Look through the lines below; wherever the word "Example" appears, copy that line.

Provided entries START

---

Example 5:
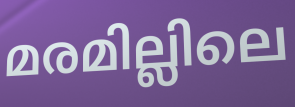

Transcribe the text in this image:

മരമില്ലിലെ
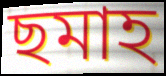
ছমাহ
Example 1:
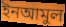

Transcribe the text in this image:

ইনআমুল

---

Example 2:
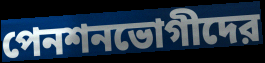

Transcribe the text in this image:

Provided entries END
Provided entries START

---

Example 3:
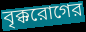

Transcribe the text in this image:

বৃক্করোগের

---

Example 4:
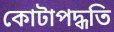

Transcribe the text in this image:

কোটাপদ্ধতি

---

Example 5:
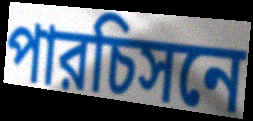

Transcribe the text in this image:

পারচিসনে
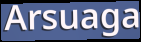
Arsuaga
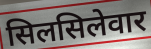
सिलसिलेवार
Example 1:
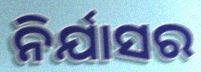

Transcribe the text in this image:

Provided entries END

### Solved problem
Example 5:
Example 1:
Example 2:
Example 3:
Example 4:
Example 5:
Example 1:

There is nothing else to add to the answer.